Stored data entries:
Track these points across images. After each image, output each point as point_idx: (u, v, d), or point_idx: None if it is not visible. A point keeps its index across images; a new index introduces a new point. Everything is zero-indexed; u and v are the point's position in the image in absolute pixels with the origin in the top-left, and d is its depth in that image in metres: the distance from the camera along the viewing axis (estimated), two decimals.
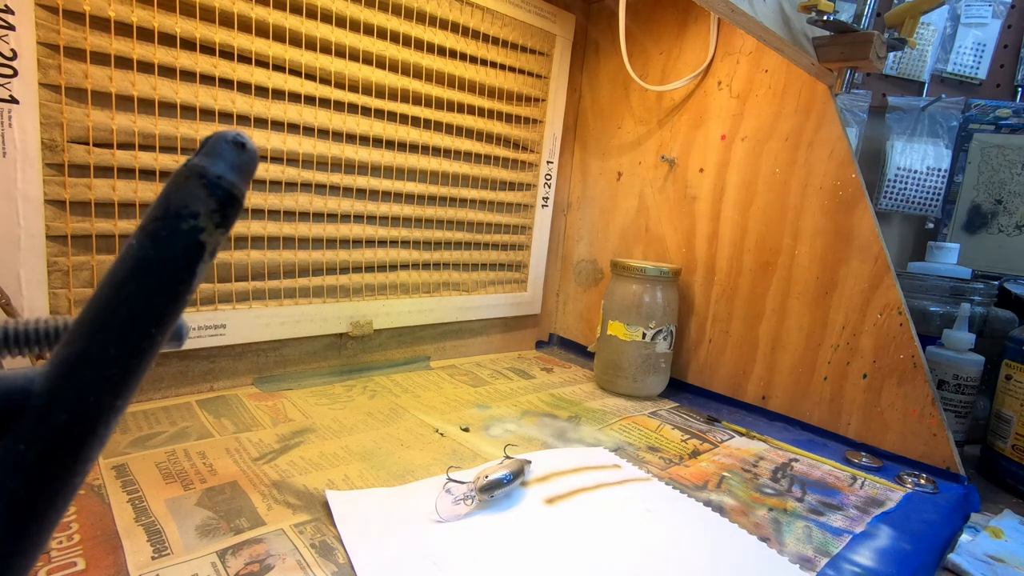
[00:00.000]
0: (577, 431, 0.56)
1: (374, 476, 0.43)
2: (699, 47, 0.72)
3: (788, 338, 0.64)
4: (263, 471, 0.42)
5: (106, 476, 0.39)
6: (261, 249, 0.57)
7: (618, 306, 0.68)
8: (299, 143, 0.57)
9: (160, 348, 0.16)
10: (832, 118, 0.60)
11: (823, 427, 0.61)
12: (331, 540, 0.35)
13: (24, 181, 0.43)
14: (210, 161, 0.16)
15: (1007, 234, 0.89)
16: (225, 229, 0.17)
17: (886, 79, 0.93)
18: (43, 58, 0.43)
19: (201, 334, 0.53)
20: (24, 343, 0.20)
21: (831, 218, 0.60)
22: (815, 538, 0.41)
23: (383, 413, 0.56)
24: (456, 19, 0.66)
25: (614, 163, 0.83)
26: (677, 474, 0.49)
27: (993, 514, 0.49)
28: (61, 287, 0.47)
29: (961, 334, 0.60)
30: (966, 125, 0.90)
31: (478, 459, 0.48)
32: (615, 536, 0.38)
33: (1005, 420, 0.57)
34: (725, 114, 0.70)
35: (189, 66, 0.50)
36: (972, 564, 0.40)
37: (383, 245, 0.67)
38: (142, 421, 0.49)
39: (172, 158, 0.50)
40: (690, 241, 0.74)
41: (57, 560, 0.30)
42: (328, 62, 0.57)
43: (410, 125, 0.66)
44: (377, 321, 0.67)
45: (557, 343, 0.93)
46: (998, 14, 0.89)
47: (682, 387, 0.74)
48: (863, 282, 0.58)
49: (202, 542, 0.33)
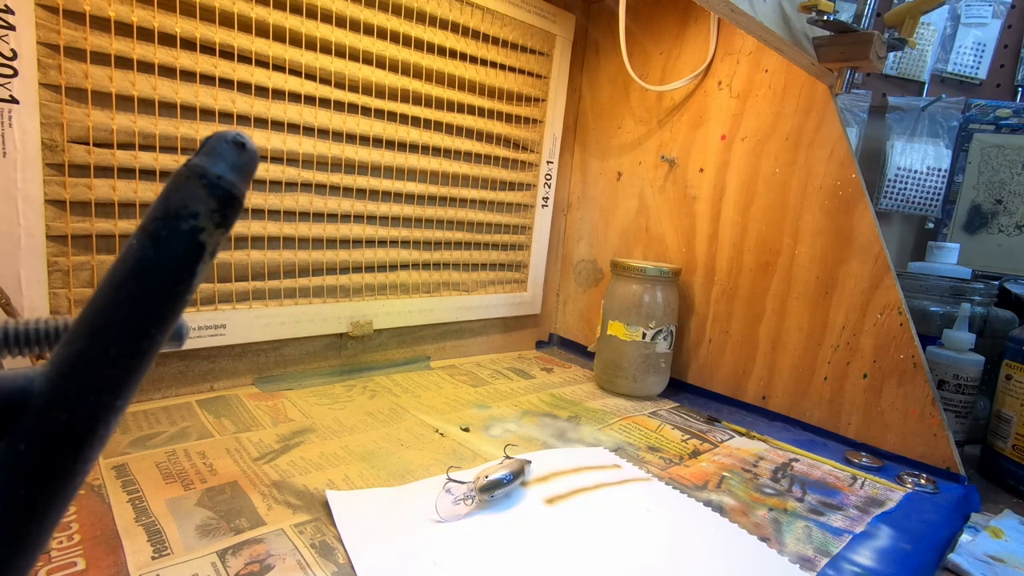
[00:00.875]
0: (577, 431, 0.56)
1: (374, 476, 0.43)
2: (699, 47, 0.72)
3: (788, 338, 0.64)
4: (263, 471, 0.42)
5: (106, 476, 0.39)
6: (261, 249, 0.57)
7: (618, 306, 0.68)
8: (299, 143, 0.57)
9: (160, 348, 0.16)
10: (832, 118, 0.60)
11: (823, 427, 0.61)
12: (331, 540, 0.35)
13: (24, 181, 0.43)
14: (210, 161, 0.16)
15: (1007, 234, 0.89)
16: (225, 229, 0.17)
17: (886, 79, 0.93)
18: (43, 58, 0.43)
19: (201, 334, 0.53)
20: (24, 343, 0.20)
21: (831, 218, 0.60)
22: (815, 538, 0.41)
23: (383, 413, 0.56)
24: (456, 19, 0.66)
25: (614, 163, 0.83)
26: (677, 474, 0.49)
27: (993, 514, 0.49)
28: (61, 287, 0.47)
29: (961, 334, 0.60)
30: (966, 125, 0.90)
31: (478, 459, 0.48)
32: (615, 536, 0.38)
33: (1005, 420, 0.57)
34: (725, 114, 0.70)
35: (189, 66, 0.50)
36: (972, 564, 0.40)
37: (383, 245, 0.67)
38: (142, 421, 0.49)
39: (172, 158, 0.50)
40: (690, 241, 0.74)
41: (57, 560, 0.30)
42: (328, 62, 0.57)
43: (410, 125, 0.66)
44: (377, 321, 0.67)
45: (557, 343, 0.93)
46: (998, 14, 0.89)
47: (682, 387, 0.74)
48: (863, 282, 0.58)
49: (202, 542, 0.33)
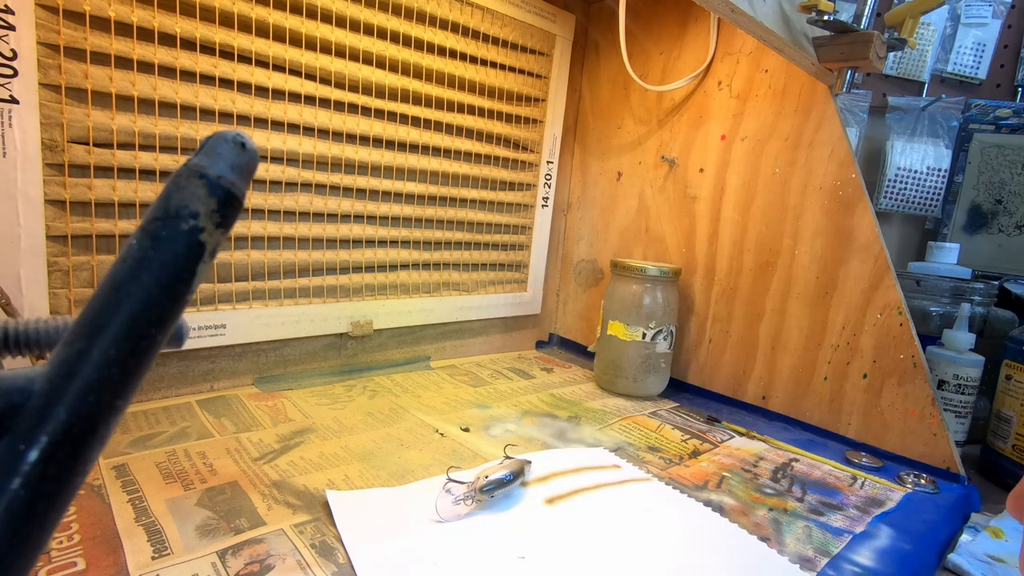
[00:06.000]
0: (577, 431, 0.56)
1: (374, 476, 0.43)
2: (699, 47, 0.72)
3: (788, 338, 0.64)
4: (263, 471, 0.42)
5: (106, 476, 0.39)
6: (261, 249, 0.57)
7: (618, 306, 0.68)
8: (299, 143, 0.57)
9: (160, 348, 0.16)
10: (832, 118, 0.60)
11: (823, 427, 0.61)
12: (331, 540, 0.35)
13: (24, 181, 0.43)
14: (210, 161, 0.16)
15: (1007, 234, 0.89)
16: (225, 229, 0.17)
17: (886, 79, 0.93)
18: (43, 58, 0.43)
19: (201, 334, 0.53)
20: (24, 343, 0.20)
21: (831, 218, 0.60)
22: (815, 538, 0.41)
23: (383, 413, 0.56)
24: (456, 19, 0.66)
25: (614, 163, 0.83)
26: (677, 474, 0.49)
27: (993, 514, 0.49)
28: (61, 287, 0.47)
29: (961, 334, 0.60)
30: (966, 125, 0.90)
31: (478, 459, 0.48)
32: (615, 536, 0.38)
33: (1005, 420, 0.57)
34: (725, 114, 0.70)
35: (189, 66, 0.50)
36: (972, 564, 0.40)
37: (383, 245, 0.67)
38: (142, 421, 0.49)
39: (172, 158, 0.50)
40: (690, 241, 0.74)
41: (57, 560, 0.30)
42: (328, 62, 0.57)
43: (410, 125, 0.66)
44: (377, 321, 0.67)
45: (557, 343, 0.93)
46: (998, 14, 0.89)
47: (682, 387, 0.74)
48: (863, 282, 0.58)
49: (202, 542, 0.33)
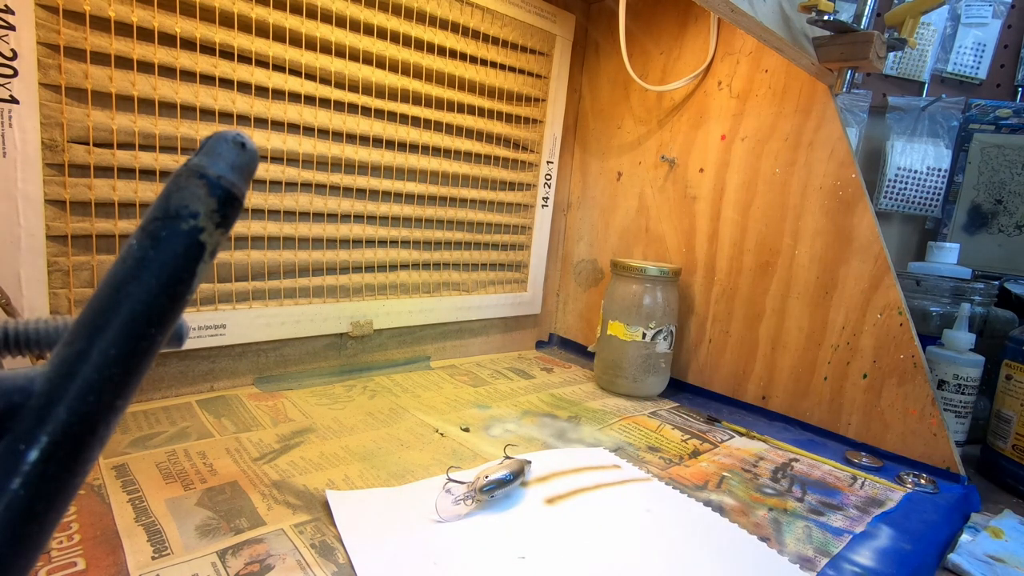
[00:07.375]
0: (577, 431, 0.56)
1: (374, 476, 0.43)
2: (699, 47, 0.72)
3: (788, 338, 0.64)
4: (263, 471, 0.42)
5: (106, 476, 0.39)
6: (261, 249, 0.57)
7: (618, 306, 0.68)
8: (299, 143, 0.57)
9: (160, 348, 0.16)
10: (832, 118, 0.60)
11: (823, 427, 0.61)
12: (331, 540, 0.35)
13: (24, 181, 0.43)
14: (210, 161, 0.16)
15: (1007, 234, 0.89)
16: (225, 229, 0.17)
17: (886, 79, 0.93)
18: (43, 58, 0.43)
19: (201, 334, 0.53)
20: (24, 343, 0.20)
21: (831, 218, 0.60)
22: (815, 538, 0.41)
23: (383, 413, 0.56)
24: (456, 19, 0.66)
25: (614, 163, 0.83)
26: (677, 474, 0.49)
27: (993, 514, 0.49)
28: (61, 287, 0.47)
29: (961, 334, 0.60)
30: (966, 125, 0.90)
31: (478, 459, 0.48)
32: (615, 536, 0.38)
33: (1005, 420, 0.57)
34: (725, 114, 0.70)
35: (189, 66, 0.50)
36: (972, 564, 0.40)
37: (383, 245, 0.67)
38: (142, 421, 0.49)
39: (172, 158, 0.50)
40: (690, 241, 0.74)
41: (57, 560, 0.30)
42: (328, 62, 0.57)
43: (410, 125, 0.66)
44: (377, 321, 0.67)
45: (557, 343, 0.93)
46: (998, 14, 0.89)
47: (682, 387, 0.74)
48: (863, 282, 0.58)
49: (202, 542, 0.33)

Problem to work on =>
Apart from the pictures, return every entry above exactly as given.

Written solution =>
Track these points across images. After each image, output each point as point_idx: (u, v, d), or point_idx: None if it is not visible. A point keeps its index across images; a new index introduces a new point. Everything is zero-indexed; u and v are the point's position in the image in absolute pixels with the origin in the top-left, and d is its depth in that image in metres: the distance from the camera along the viewing axis (estimated), two decimals.
[00:00.000]
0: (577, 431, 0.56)
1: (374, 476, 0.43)
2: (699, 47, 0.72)
3: (788, 338, 0.64)
4: (263, 471, 0.42)
5: (106, 476, 0.39)
6: (261, 249, 0.57)
7: (618, 306, 0.68)
8: (299, 143, 0.57)
9: (160, 348, 0.16)
10: (832, 118, 0.60)
11: (823, 427, 0.61)
12: (331, 540, 0.35)
13: (24, 181, 0.43)
14: (210, 161, 0.16)
15: (1007, 234, 0.89)
16: (225, 229, 0.17)
17: (886, 79, 0.93)
18: (43, 58, 0.43)
19: (201, 334, 0.53)
20: (24, 343, 0.20)
21: (831, 218, 0.60)
22: (815, 538, 0.41)
23: (383, 413, 0.56)
24: (456, 19, 0.66)
25: (614, 163, 0.83)
26: (677, 474, 0.49)
27: (993, 514, 0.49)
28: (61, 287, 0.47)
29: (961, 334, 0.60)
30: (966, 125, 0.90)
31: (478, 459, 0.48)
32: (615, 536, 0.38)
33: (1005, 420, 0.57)
34: (725, 114, 0.70)
35: (189, 66, 0.50)
36: (972, 564, 0.40)
37: (383, 245, 0.67)
38: (142, 421, 0.49)
39: (172, 158, 0.50)
40: (690, 241, 0.74)
41: (57, 560, 0.30)
42: (328, 62, 0.57)
43: (410, 125, 0.66)
44: (377, 321, 0.67)
45: (557, 343, 0.93)
46: (998, 14, 0.89)
47: (682, 387, 0.74)
48: (863, 282, 0.58)
49: (202, 542, 0.33)
[00:00.875]
0: (577, 431, 0.56)
1: (374, 476, 0.43)
2: (699, 47, 0.72)
3: (788, 338, 0.64)
4: (263, 471, 0.42)
5: (106, 476, 0.39)
6: (261, 249, 0.57)
7: (618, 306, 0.68)
8: (299, 143, 0.57)
9: (160, 348, 0.16)
10: (832, 118, 0.60)
11: (823, 427, 0.61)
12: (331, 540, 0.35)
13: (24, 181, 0.43)
14: (210, 161, 0.16)
15: (1007, 234, 0.89)
16: (225, 229, 0.17)
17: (886, 79, 0.93)
18: (43, 58, 0.43)
19: (201, 334, 0.53)
20: (24, 343, 0.20)
21: (831, 218, 0.60)
22: (815, 538, 0.41)
23: (383, 413, 0.56)
24: (456, 19, 0.66)
25: (614, 163, 0.83)
26: (677, 474, 0.49)
27: (993, 514, 0.49)
28: (61, 287, 0.47)
29: (961, 334, 0.60)
30: (966, 125, 0.90)
31: (478, 459, 0.48)
32: (615, 536, 0.38)
33: (1005, 420, 0.57)
34: (725, 114, 0.70)
35: (189, 66, 0.50)
36: (972, 564, 0.40)
37: (383, 245, 0.67)
38: (142, 421, 0.49)
39: (172, 158, 0.50)
40: (690, 241, 0.74)
41: (57, 560, 0.30)
42: (328, 62, 0.57)
43: (410, 125, 0.66)
44: (377, 321, 0.67)
45: (557, 343, 0.93)
46: (998, 14, 0.89)
47: (682, 387, 0.74)
48: (863, 282, 0.58)
49: (202, 542, 0.33)
[00:06.000]
0: (577, 431, 0.56)
1: (374, 476, 0.43)
2: (699, 47, 0.72)
3: (788, 338, 0.64)
4: (263, 471, 0.42)
5: (106, 476, 0.39)
6: (261, 249, 0.57)
7: (618, 306, 0.68)
8: (299, 143, 0.57)
9: (160, 348, 0.16)
10: (832, 118, 0.60)
11: (823, 427, 0.61)
12: (331, 540, 0.35)
13: (24, 181, 0.43)
14: (210, 161, 0.16)
15: (1007, 234, 0.89)
16: (225, 229, 0.17)
17: (886, 79, 0.93)
18: (43, 58, 0.43)
19: (201, 334, 0.53)
20: (24, 343, 0.20)
21: (831, 218, 0.60)
22: (815, 538, 0.41)
23: (383, 413, 0.56)
24: (456, 19, 0.66)
25: (614, 163, 0.83)
26: (677, 474, 0.49)
27: (993, 514, 0.49)
28: (61, 287, 0.47)
29: (961, 334, 0.60)
30: (966, 125, 0.90)
31: (478, 459, 0.48)
32: (615, 536, 0.38)
33: (1005, 420, 0.57)
34: (725, 114, 0.70)
35: (189, 66, 0.50)
36: (972, 564, 0.40)
37: (383, 245, 0.67)
38: (142, 421, 0.49)
39: (172, 158, 0.50)
40: (690, 241, 0.74)
41: (57, 560, 0.30)
42: (328, 62, 0.57)
43: (410, 125, 0.66)
44: (377, 321, 0.67)
45: (557, 343, 0.93)
46: (998, 14, 0.89)
47: (682, 387, 0.74)
48: (863, 282, 0.58)
49: (202, 542, 0.33)
[00:07.375]
0: (577, 431, 0.56)
1: (374, 476, 0.43)
2: (699, 47, 0.72)
3: (788, 338, 0.64)
4: (263, 471, 0.42)
5: (106, 476, 0.39)
6: (261, 249, 0.57)
7: (618, 306, 0.68)
8: (299, 143, 0.57)
9: (160, 348, 0.16)
10: (832, 118, 0.60)
11: (823, 427, 0.61)
12: (331, 540, 0.35)
13: (24, 181, 0.43)
14: (210, 161, 0.16)
15: (1007, 234, 0.89)
16: (225, 229, 0.17)
17: (886, 79, 0.93)
18: (43, 58, 0.43)
19: (201, 334, 0.53)
20: (24, 343, 0.20)
21: (831, 218, 0.60)
22: (815, 538, 0.41)
23: (383, 413, 0.56)
24: (456, 19, 0.66)
25: (614, 163, 0.83)
26: (677, 474, 0.49)
27: (993, 514, 0.49)
28: (61, 287, 0.47)
29: (961, 334, 0.60)
30: (966, 125, 0.90)
31: (478, 459, 0.48)
32: (615, 536, 0.38)
33: (1005, 420, 0.57)
34: (725, 114, 0.70)
35: (189, 66, 0.50)
36: (972, 564, 0.40)
37: (383, 245, 0.67)
38: (142, 421, 0.49)
39: (172, 158, 0.50)
40: (690, 241, 0.74)
41: (57, 560, 0.30)
42: (328, 62, 0.57)
43: (410, 125, 0.66)
44: (377, 321, 0.67)
45: (557, 343, 0.93)
46: (998, 14, 0.89)
47: (682, 387, 0.74)
48: (863, 282, 0.58)
49: (202, 542, 0.33)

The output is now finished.